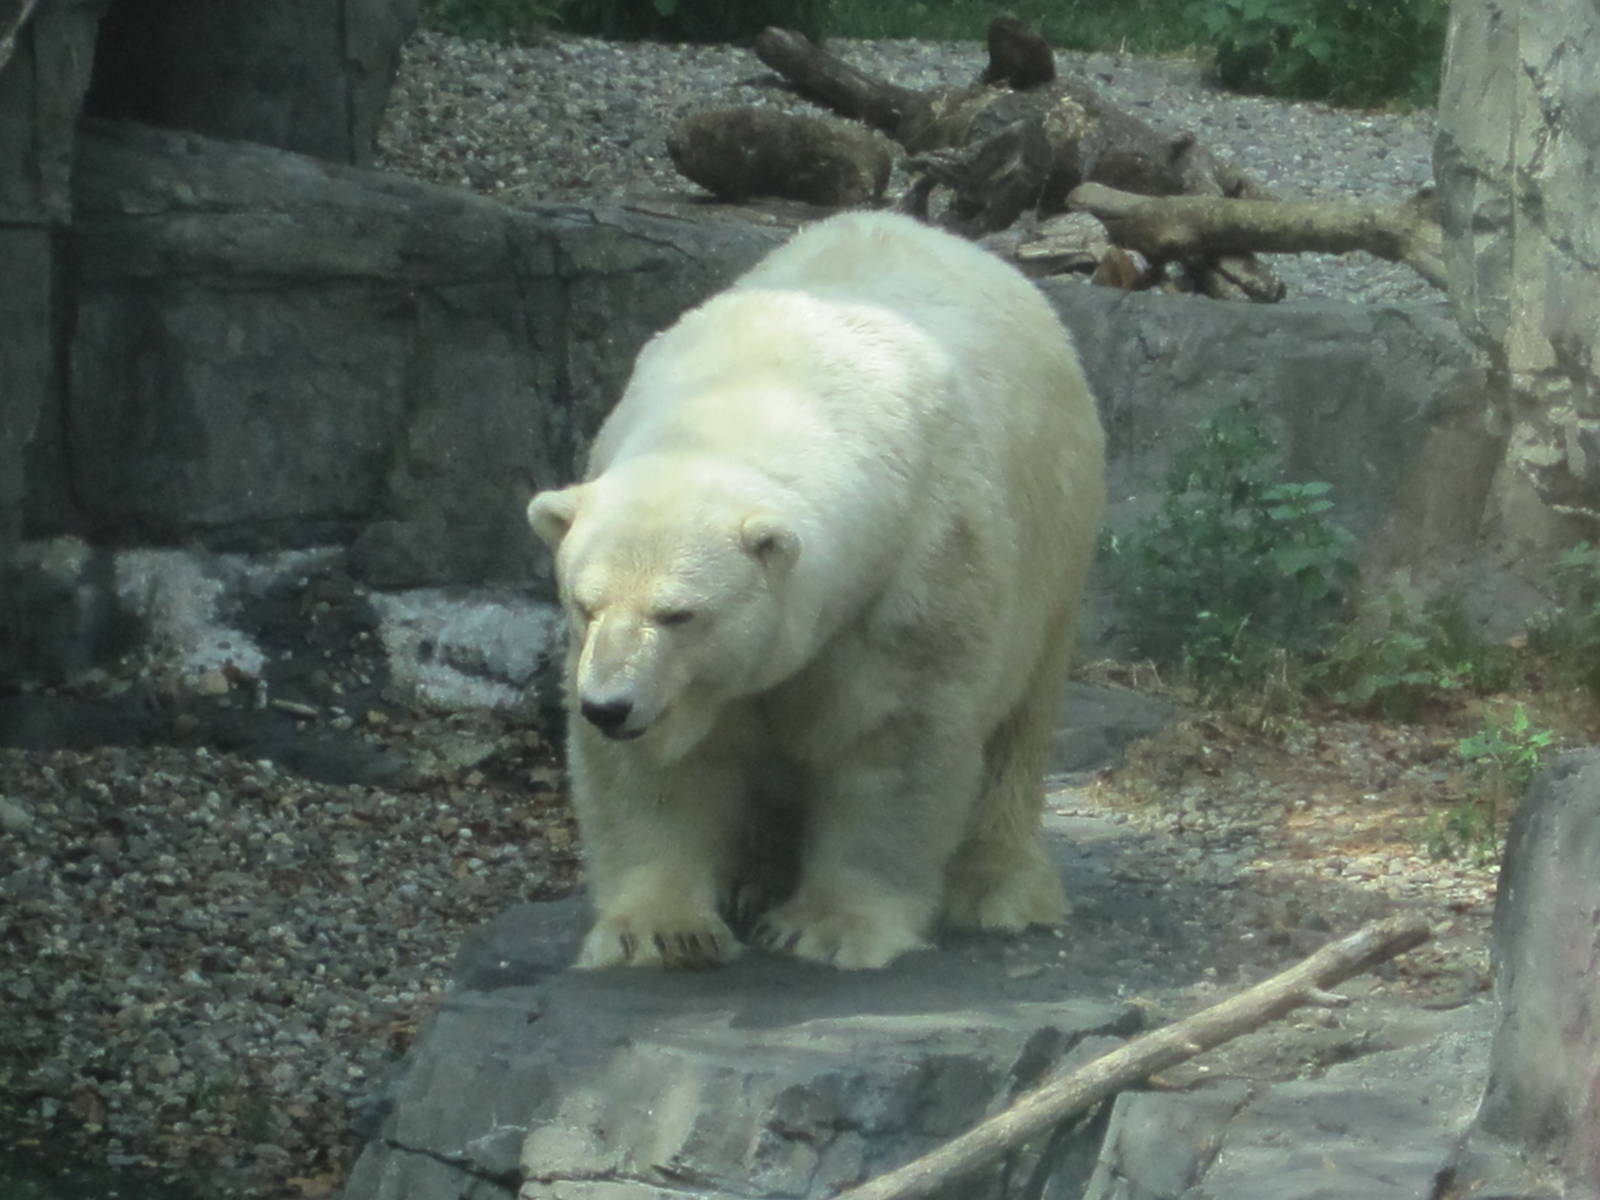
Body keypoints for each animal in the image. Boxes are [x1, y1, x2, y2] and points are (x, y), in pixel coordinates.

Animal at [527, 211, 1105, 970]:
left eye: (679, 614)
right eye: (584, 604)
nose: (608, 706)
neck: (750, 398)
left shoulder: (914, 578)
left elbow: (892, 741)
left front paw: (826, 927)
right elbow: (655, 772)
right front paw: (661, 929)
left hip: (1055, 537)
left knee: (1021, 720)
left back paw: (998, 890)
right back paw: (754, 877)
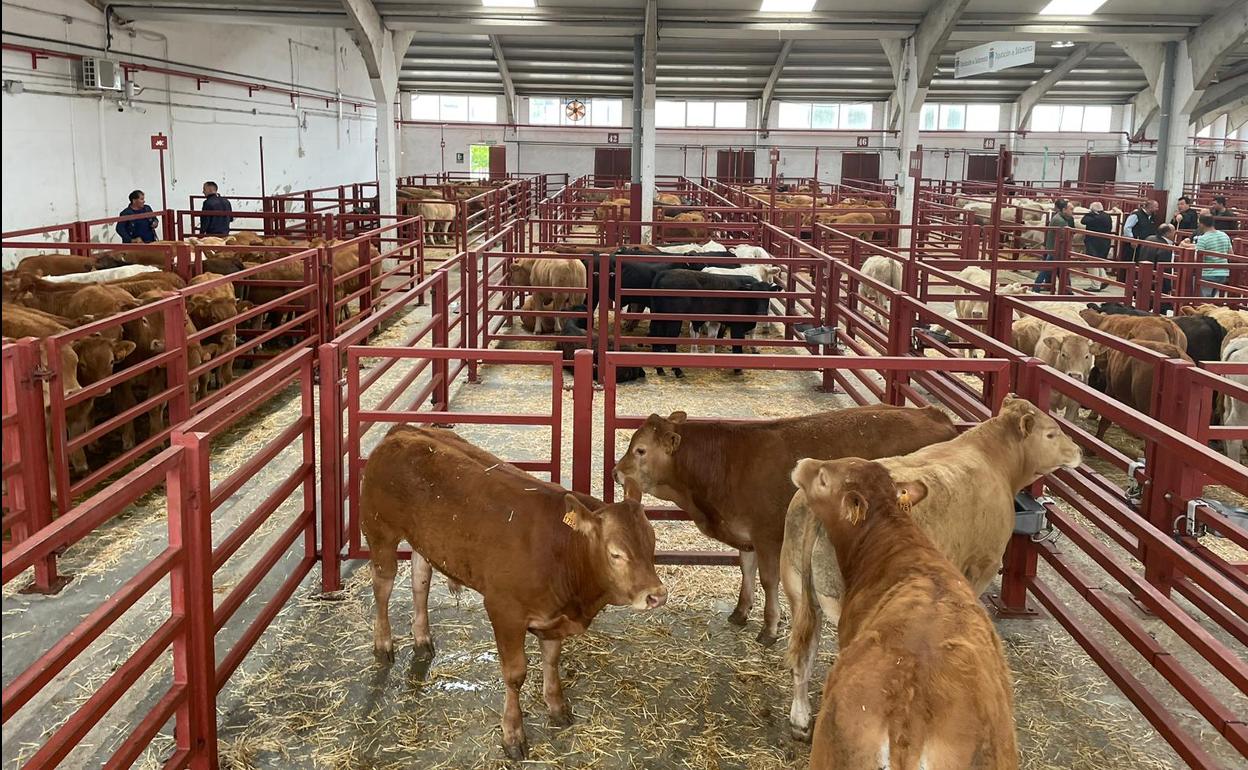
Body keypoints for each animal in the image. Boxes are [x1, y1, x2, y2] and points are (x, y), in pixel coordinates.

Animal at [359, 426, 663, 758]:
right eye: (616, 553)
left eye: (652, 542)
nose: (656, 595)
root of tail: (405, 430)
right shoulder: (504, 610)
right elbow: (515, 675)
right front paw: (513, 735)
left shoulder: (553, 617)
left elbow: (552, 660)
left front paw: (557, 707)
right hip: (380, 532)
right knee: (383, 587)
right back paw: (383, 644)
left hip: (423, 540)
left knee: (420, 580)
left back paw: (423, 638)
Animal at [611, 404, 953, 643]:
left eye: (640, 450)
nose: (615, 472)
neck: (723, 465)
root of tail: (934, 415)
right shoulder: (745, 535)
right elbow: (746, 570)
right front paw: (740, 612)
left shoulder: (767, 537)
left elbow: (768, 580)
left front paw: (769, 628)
* * *
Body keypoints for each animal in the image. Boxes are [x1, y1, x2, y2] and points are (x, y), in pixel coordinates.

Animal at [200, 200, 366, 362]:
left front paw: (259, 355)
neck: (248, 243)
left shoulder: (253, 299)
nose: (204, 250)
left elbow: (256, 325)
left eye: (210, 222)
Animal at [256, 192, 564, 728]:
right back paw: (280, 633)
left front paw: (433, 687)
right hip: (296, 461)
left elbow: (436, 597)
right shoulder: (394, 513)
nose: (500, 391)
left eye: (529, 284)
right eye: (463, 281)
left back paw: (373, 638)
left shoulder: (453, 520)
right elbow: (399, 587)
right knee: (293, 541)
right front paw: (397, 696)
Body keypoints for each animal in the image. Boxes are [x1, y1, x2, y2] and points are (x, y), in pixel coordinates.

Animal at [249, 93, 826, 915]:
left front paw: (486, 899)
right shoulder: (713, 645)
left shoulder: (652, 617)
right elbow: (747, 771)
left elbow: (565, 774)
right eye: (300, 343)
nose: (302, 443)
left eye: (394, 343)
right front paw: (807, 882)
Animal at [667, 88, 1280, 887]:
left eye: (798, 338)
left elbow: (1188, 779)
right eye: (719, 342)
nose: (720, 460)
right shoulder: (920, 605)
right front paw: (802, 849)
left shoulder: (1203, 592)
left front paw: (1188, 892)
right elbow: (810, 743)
...
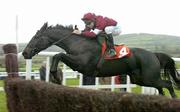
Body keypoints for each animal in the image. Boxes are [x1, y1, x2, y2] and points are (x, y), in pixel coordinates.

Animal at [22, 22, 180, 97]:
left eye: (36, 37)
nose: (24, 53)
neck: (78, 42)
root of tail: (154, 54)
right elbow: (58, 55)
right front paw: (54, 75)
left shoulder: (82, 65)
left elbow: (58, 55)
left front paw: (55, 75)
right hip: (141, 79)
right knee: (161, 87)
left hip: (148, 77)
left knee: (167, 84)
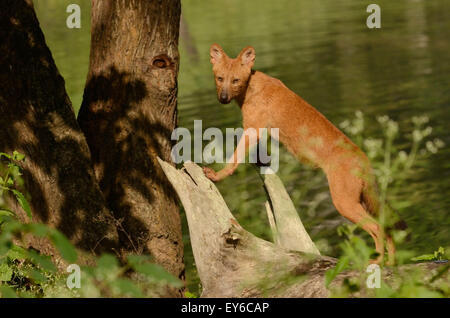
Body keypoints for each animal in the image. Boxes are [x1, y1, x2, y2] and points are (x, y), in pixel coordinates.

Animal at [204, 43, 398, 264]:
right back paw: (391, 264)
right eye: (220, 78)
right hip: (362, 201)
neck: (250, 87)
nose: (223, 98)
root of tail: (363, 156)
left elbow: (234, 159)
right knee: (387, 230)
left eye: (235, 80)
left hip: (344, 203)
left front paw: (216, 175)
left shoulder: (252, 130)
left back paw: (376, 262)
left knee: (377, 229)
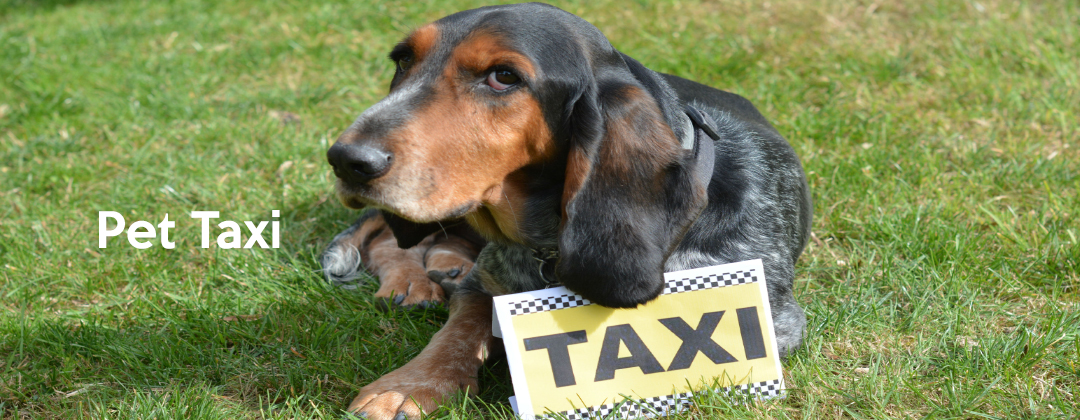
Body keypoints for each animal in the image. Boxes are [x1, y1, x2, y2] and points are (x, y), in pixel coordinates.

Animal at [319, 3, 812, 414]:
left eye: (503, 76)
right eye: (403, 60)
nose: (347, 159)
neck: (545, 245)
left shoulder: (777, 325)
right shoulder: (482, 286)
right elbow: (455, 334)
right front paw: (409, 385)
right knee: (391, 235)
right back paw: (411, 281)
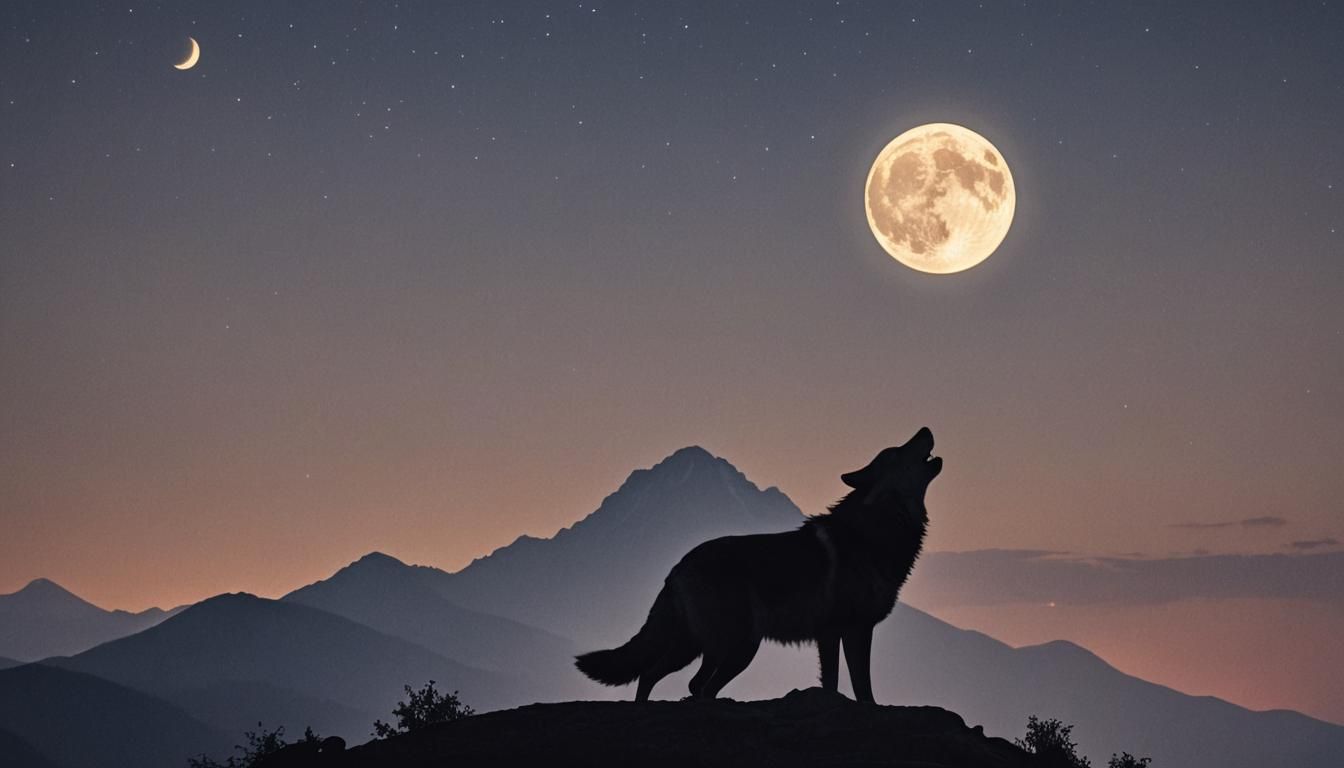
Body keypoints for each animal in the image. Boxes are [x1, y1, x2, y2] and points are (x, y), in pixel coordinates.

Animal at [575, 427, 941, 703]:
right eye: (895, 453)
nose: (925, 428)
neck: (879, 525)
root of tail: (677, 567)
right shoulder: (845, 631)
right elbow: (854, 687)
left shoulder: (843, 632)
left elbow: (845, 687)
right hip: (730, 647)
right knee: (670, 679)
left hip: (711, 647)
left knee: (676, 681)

PROMPT: For the listing above, print only the lines starting at the line containing "neck: (879, 525)" and ending at the line containing "left knee: (676, 681)", exactly, both included.

OUTPUT OF THE TASK:
neck: (879, 525)
root of tail: (677, 567)
right shoulder: (845, 631)
right elbow: (854, 687)
left shoulder: (843, 632)
left elbow: (845, 687)
right hip: (730, 647)
right knee: (670, 679)
left hip: (711, 647)
left knee: (676, 681)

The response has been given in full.